→ **Required actions**
- a) In the text on the 2014–15 OK Liga season, who was the top scorer, and with how many goals?
- b) From the text on the 2014–15 OK Liga season, copy word for word the passage that begins with the words containing "The 2014–15 season" and ends with "losing only one.".

- League: OK Liga
- Sport: Roller hockey
- Duration: 20 September 2014–16 May 2015
- Number of teams: 16
- League champions: FC Barcelona
- Runners-up: Liceo
- Top scorer: Josep Lamas, 54 goals
- Relegated to Primera División: Manlleu, MIS Ibérica Mataró & Tordera

OK Liga seasons
- ← 2013–142015–16 →

= 2014–15 OK Liga =

The 2014–15 season of the OK Liga is the 46th season of top-tier rink hockey in Spain.

FC Barcelona won its twenty-sixth title in their history, winning 28 matches, and losing only one.

→ **Recorded information**
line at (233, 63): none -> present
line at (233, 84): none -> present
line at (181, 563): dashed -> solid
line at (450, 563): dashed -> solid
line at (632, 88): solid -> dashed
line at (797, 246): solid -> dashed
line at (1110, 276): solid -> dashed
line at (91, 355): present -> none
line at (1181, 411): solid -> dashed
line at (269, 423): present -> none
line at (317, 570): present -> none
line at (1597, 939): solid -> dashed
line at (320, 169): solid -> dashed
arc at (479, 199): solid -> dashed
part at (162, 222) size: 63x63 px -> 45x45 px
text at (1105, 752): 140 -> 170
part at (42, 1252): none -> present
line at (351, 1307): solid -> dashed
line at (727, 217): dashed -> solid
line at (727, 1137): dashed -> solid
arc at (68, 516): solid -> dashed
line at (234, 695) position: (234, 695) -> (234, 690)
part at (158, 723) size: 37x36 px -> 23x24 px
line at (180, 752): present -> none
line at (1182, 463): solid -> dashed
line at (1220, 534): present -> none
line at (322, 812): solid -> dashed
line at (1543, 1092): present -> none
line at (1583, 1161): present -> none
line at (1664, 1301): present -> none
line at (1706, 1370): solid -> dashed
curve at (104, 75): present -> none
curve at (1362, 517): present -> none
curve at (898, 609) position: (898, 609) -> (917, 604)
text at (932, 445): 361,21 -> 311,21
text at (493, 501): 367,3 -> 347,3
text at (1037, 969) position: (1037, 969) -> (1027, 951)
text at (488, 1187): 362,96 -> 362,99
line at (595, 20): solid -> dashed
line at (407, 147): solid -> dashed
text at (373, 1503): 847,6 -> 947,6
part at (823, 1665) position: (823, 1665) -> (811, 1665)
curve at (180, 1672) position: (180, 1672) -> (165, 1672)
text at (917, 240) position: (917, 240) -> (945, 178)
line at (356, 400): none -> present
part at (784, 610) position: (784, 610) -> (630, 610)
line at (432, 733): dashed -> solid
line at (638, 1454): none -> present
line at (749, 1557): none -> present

→ **Task answers**
- a) Josep Lamas, with 54 goals.

- b)
The 2014–15 season of the OK Liga is the 46th season of top-tier rink hockey in Spain.

FC Barcelona won its twenty-sixth title in their history, winning 28 matches, and losing only one.